Major depressive disorder (MDD) is a neurological disorder that affects about 17% of Americans. There is a solid amount of evidence that MDD is about twice as common in women as in men, but the reason for this is unknown. MDD frequently co-occurs with other neurological disorders such as ADD, ADHD, PTSD, and anxiety. These co-occurrences can make diagnosis and treatment of the disorders difficult.
There is no single cause for MDD, and often times it can be due to multiple factors. There is evidence that a family history of MDD can increase one's risk of having MDD, but the mechanism behind this is unknown. It may be due to genetics, environment, or both. MDD can be caused by events such as abuse, conflict, or the death of a loved one. It can also have medical causes such as the use of certain medications (such as β blockers) or coexistence with certain illnesses.

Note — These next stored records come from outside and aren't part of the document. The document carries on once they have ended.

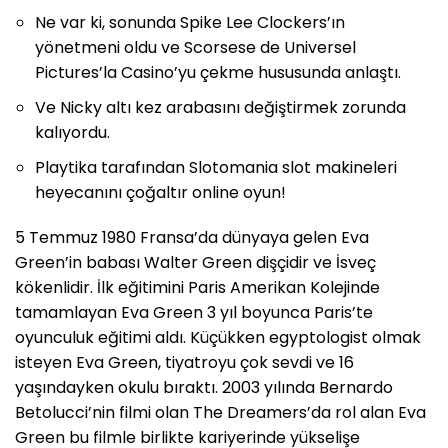
Ne var ki, sonunda Spike Lee Clockers’ın
yönetmeni oldu ve Scorsese de Universel
Pictures’la Casino’yu çekme hususunda anlaştı.
Ve Nicky altı kez arabasını değiştirmek zorunda
kalıyordu.
Playtika tarafından Slotomania slot makineleri
heyecanını çoğaltır online oyun!
5 Temmuz 1980 Fransa’da dünyaya gelen Eva
Green’in babası Walter Green dişçidir ve İsveç
kökenlidir. İlk eğitimini Paris Amerikan Kolejinde
tamamlayan Eva Green 3 yıl boyunca Paris’te
oyunculuk eğitimi aldı. Küçükken egyptologist olmak
isteyen Eva Green, tiyatroyu çok sevdi ve 16
yaşındayken okulu bıraktı. 2003 yılında Bernardo
Betolucci’nin filmi olan The Dreamers’da rol alan Eva
Green bu filmle birlikte kariyerinde yükselişe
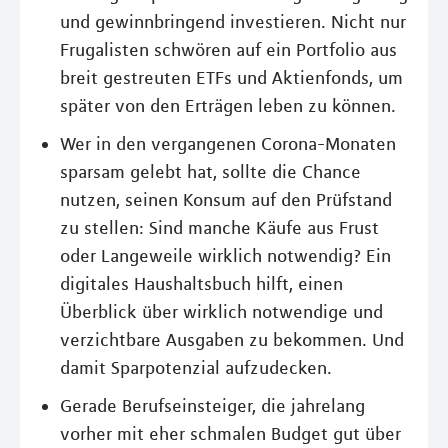
und gewinnbringend investieren. Nicht nur
Frugalisten schwören auf ein Portfolio aus
breit gestreuten ETFs und Aktienfonds, um
später von den Erträgen leben zu können.
Wer in den vergangenen Corona-Monaten
sparsam gelebt hat, sollte die Chance
nutzen, seinen Konsum auf den Prüfstand
zu stellen: Sind manche Käufe aus Frust
oder Langeweile wirklich notwendig? Ein
digitales Haushaltsbuch hilft, einen
Überblick über wirklich notwendige und
verzichtbare Ausgaben zu bekommen. Und
damit Sparpotenzial aufzudecken.
Gerade Berufseinsteiger, die jahrelang
vorher mit eher schmalen Budget gut über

Symptoms of MDD can vary. They include agitation, restlessness, irritability, difficulty concentrating (all also symptoms of ADHD!), fatigue, and difficulty sleeping. The more emotional symptoms of depression are feelings of hopelessness, helplessness, and worthlessness. People suffering from MDD may also experience loss of interest, isolation, intense anger, and even suicide.
Treatments of MDD include medication and psychotherapy. The most prescribed antidepressants are selective serotonin re-uptake inhibitors (SSRIs), such as fluoxetine and sertraline. Fluoxetine is the only antidepressant that is FDA approved for use in children and teenagers. SSRIs function by inhibiting serotonin re-uptake into the presynaptic cell. This increases the concentration of serotonin in the synaptic cleft. Serotonin functions in the CNS by regulating sleep, appetite, and mood. A 2010 study, however, indicated that SSRIs have little to no benefit (relative to placebo) in patients with mild cases of MDD.